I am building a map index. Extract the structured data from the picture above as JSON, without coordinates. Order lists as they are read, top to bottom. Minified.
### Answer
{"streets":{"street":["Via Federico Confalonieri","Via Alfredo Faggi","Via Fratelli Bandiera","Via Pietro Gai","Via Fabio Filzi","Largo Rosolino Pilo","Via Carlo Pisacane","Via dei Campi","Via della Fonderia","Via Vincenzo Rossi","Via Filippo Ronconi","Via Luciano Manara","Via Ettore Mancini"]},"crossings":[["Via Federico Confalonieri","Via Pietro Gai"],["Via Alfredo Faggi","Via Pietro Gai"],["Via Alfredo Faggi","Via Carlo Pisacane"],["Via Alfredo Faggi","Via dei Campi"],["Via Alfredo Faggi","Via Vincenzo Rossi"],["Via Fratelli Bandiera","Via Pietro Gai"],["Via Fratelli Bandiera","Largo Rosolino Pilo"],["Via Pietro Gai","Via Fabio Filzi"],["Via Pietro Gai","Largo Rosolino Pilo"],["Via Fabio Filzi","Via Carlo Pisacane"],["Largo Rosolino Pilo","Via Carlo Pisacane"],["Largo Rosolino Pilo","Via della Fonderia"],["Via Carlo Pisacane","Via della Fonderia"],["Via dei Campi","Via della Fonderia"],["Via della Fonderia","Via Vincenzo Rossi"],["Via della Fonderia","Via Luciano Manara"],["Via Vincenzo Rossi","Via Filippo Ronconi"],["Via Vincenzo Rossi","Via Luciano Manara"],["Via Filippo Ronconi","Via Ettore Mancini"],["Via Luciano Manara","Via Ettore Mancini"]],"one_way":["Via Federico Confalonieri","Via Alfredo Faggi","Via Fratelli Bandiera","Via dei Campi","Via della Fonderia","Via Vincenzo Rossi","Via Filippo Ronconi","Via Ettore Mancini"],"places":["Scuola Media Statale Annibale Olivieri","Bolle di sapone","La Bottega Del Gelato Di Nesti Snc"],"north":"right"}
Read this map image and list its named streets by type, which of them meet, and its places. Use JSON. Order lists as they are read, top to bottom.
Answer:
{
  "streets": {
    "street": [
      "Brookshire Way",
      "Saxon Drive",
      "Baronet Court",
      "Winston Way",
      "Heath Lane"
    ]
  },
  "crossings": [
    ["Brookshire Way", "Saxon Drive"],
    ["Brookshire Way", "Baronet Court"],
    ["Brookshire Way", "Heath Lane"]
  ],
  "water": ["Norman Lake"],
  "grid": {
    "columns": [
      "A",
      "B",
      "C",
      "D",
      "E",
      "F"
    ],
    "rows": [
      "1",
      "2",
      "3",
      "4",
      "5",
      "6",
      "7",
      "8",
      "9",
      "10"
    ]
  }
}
══════
Instructions to follow =
Starting at the line that contains "Read this map", copy each line exactly through the end of the listing above. Include that first line and the last one, and add nothing.

Task output =
Read this map image and list its named streets by type, which of them meet, and its places. Use JSON. Order lists as they are read, top to bottom.
Answer:
{
  "streets": {
    "street": [
      "Brookshire Way",
      "Saxon Drive",
      "Baronet Court",
      "Winston Way",
      "Heath Lane"
    ]
  },
  "crossings": [
    ["Brookshire Way", "Saxon Drive"],
    ["Brookshire Way", "Baronet Court"],
    ["Brookshire Way", "Heath Lane"]
  ],
  "water": ["Norman Lake"],
  "grid": {
    "columns": [
      "A",
      "B",
      "C",
      "D",
      "E",
      "F"
    ],
    "rows": [
      "1",
      "2",
      "3",
      "4",
      "5",
      "6",
      "7",
      "8",
      "9",
      "10"
    ]
  }
}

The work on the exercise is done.